The Western Snowy Plover is a threatened species, with only a few thousand remaining on the west coast, and with an average of forty who over-winter on Ocean Beach and Crissy Field in San Francisco. It is, of course, quite possible that there are more, and that we just can't see them, because they blend in to the sand so well, like camouflaged golf balls (the link above takes you to an HTML version of a document regarding the Snowy Plover Protection Program through the National Park Service; important stuff, and also controversial in some circles).

This is not actually about the plover qua plover, but more about sharing.
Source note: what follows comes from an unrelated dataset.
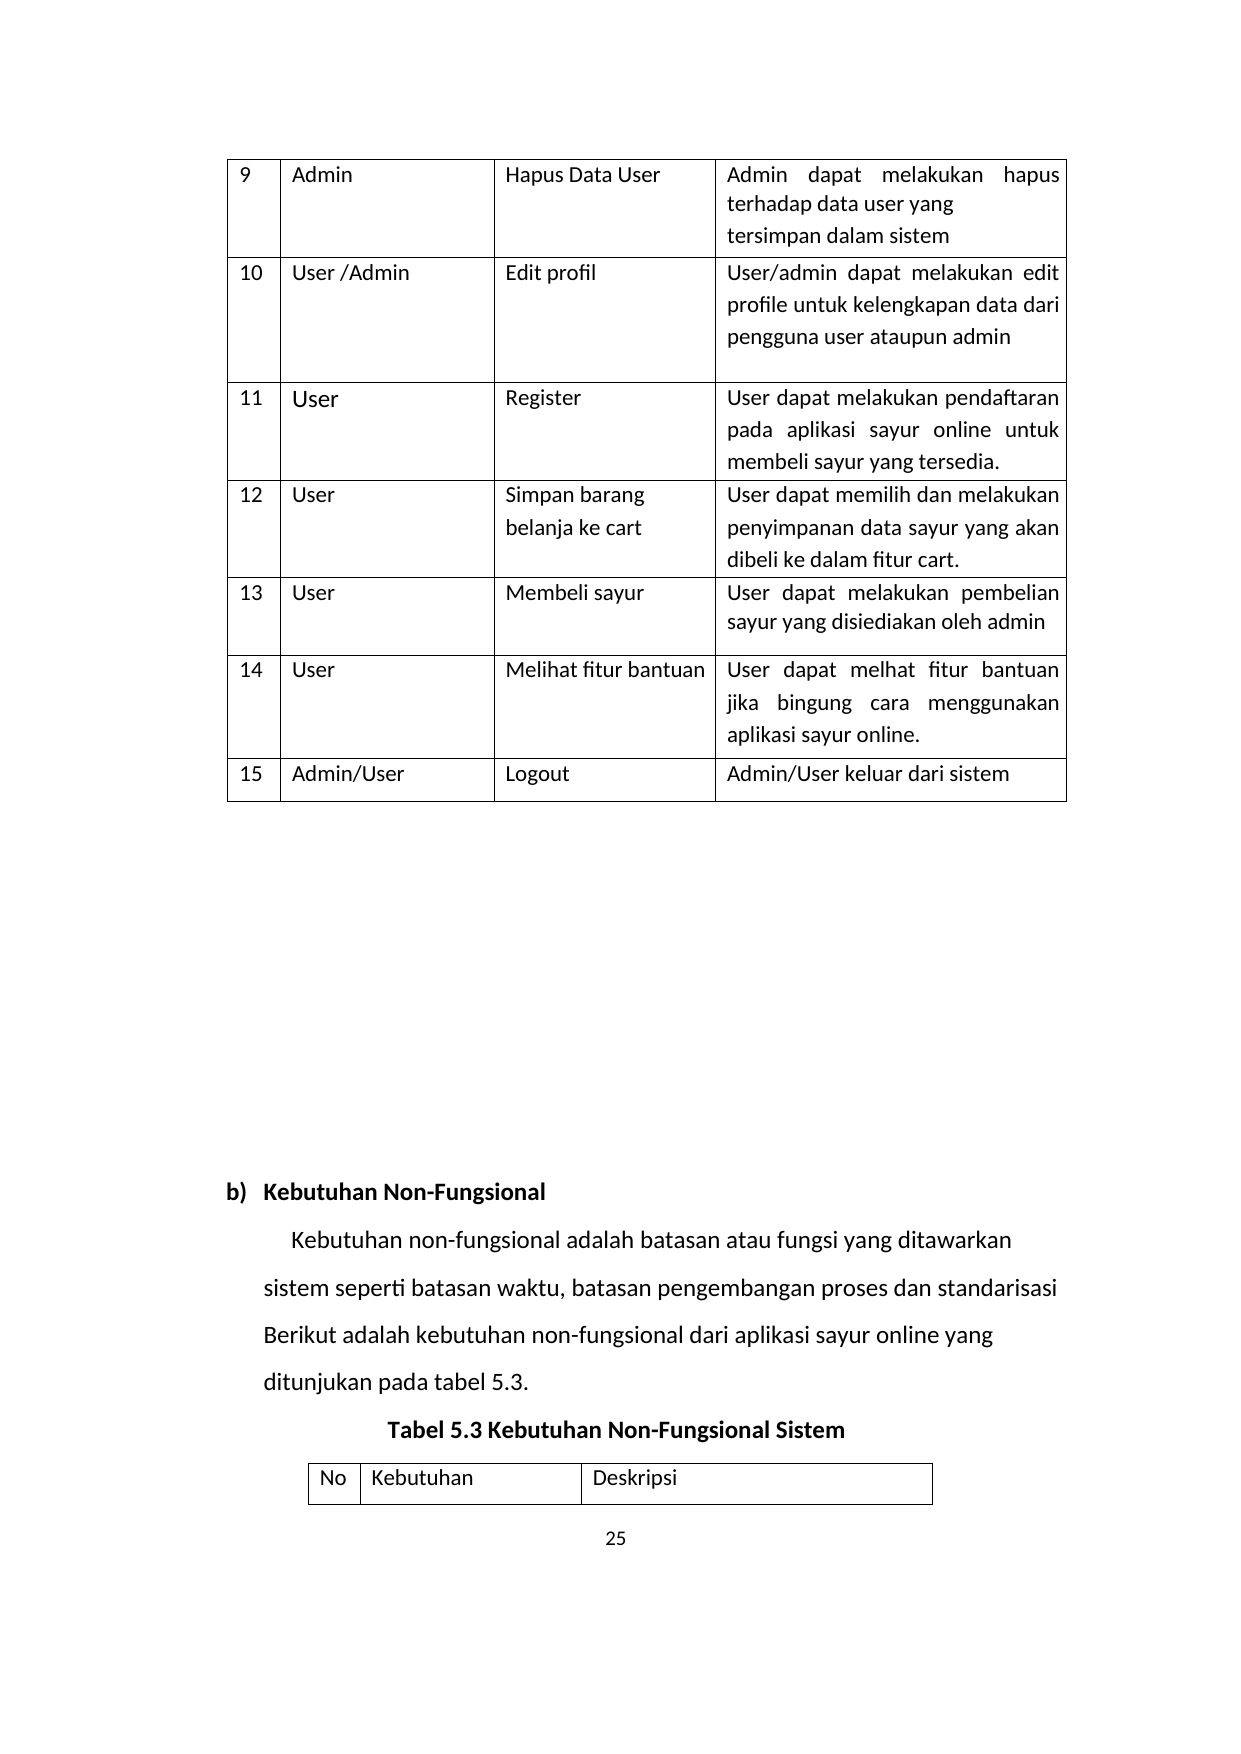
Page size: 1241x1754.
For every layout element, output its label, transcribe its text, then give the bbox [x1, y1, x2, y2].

If it is true that the best way to learn is to teach, then maybe it is equally true that the best way to see something hard to see like a plover is to show one to someone else.

Last night, Marina went with me to the beach as I roved the protected area, trying to talk to people about why it isn't so awesome to let dogs run free among threatened shorebirds; measure just how much fun teenagers have these days in terms of the percentage of signs destroyed by reckless use of markers; and hopefully glimpse a couple of the little plovers around and about. I've never been 100% confident in my ability to distinguish a plover from a sanderling, say, which would put a bit of a crimp in my ability to protect them, one would think.

But hey, if your girlfriend wants to see a plover, you get motivated to see a plover. And so, after discounting thirty sanderlings as not being the genuine article, I looked carefully through the binoculars at a small creature barely visible in a small indentation in the sand that Marina pointed out, and I said with authority that there indeed was a plover. The difference from the sanderling was now crystal clear to me, which would have been reward enough, but it was even better to see Marina's excitement as she looked at the plover through the binoculars. From there, we quickly spotted another five plovers huddled nearby.

I've always thought protecting the plovers was a great idea; now I don't need to worry about actually seeing them in the first place.